▸ Directive:
Gather the lines below that include the string "normativa", copying each in full.
▶
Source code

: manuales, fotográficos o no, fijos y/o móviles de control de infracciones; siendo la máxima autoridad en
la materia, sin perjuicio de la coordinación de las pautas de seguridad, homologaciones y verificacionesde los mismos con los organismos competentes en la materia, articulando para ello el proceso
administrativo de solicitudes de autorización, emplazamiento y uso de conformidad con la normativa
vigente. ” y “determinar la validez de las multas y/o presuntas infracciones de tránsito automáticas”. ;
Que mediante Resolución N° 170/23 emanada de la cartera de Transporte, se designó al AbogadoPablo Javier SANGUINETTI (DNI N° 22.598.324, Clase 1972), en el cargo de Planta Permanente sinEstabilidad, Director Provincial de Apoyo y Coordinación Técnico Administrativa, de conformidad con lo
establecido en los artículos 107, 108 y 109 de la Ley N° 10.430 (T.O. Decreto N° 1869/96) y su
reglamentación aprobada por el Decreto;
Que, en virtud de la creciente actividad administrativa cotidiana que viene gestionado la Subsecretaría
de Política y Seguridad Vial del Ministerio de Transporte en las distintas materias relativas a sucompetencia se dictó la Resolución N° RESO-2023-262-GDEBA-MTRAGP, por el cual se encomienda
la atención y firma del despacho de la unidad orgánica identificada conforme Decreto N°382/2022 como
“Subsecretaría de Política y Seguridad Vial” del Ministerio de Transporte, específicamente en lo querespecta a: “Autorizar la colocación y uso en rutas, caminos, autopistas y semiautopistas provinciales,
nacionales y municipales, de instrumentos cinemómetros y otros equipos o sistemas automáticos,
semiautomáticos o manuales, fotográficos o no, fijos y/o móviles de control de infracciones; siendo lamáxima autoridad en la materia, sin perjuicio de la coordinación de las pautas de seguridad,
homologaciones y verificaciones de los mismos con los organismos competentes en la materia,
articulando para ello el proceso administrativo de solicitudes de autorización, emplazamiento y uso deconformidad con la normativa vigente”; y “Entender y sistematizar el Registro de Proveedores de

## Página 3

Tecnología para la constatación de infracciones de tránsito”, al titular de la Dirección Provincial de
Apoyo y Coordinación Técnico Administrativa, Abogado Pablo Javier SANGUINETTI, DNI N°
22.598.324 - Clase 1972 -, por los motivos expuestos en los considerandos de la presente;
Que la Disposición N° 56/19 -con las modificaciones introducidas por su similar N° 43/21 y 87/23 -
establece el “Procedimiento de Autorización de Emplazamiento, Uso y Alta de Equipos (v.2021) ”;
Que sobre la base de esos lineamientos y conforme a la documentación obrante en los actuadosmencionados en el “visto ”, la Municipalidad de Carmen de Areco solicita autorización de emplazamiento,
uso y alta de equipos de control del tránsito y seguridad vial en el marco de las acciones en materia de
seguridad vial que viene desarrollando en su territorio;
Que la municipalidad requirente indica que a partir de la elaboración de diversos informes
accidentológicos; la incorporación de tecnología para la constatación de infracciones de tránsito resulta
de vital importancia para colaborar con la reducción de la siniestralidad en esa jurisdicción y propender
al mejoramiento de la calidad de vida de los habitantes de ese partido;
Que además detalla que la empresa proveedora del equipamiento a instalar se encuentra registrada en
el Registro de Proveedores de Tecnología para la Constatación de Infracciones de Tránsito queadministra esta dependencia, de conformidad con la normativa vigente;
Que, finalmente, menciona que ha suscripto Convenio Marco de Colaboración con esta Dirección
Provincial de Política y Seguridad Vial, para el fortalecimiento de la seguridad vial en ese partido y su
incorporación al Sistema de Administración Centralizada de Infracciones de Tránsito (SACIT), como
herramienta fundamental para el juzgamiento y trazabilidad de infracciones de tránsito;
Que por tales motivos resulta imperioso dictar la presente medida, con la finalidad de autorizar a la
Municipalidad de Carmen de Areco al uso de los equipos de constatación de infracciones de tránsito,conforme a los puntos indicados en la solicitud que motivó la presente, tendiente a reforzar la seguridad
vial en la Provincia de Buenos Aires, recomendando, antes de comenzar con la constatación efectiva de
◀
▸ Exercise output:
administrativo de solicitudes de autorización, emplazamiento y uso de conformidad con la normativa
articulando para ello el proceso administrativo de solicitudes de autorización, emplazamiento y uso deconformidad con la normativa vigente”; y “Entender y sistematizar el Registro de Proveedores de
el Registro de Proveedores de Tecnología para la Constatación de Infracciones de Tránsito queadministra esta dependencia, de conformidad con la normativa vigente;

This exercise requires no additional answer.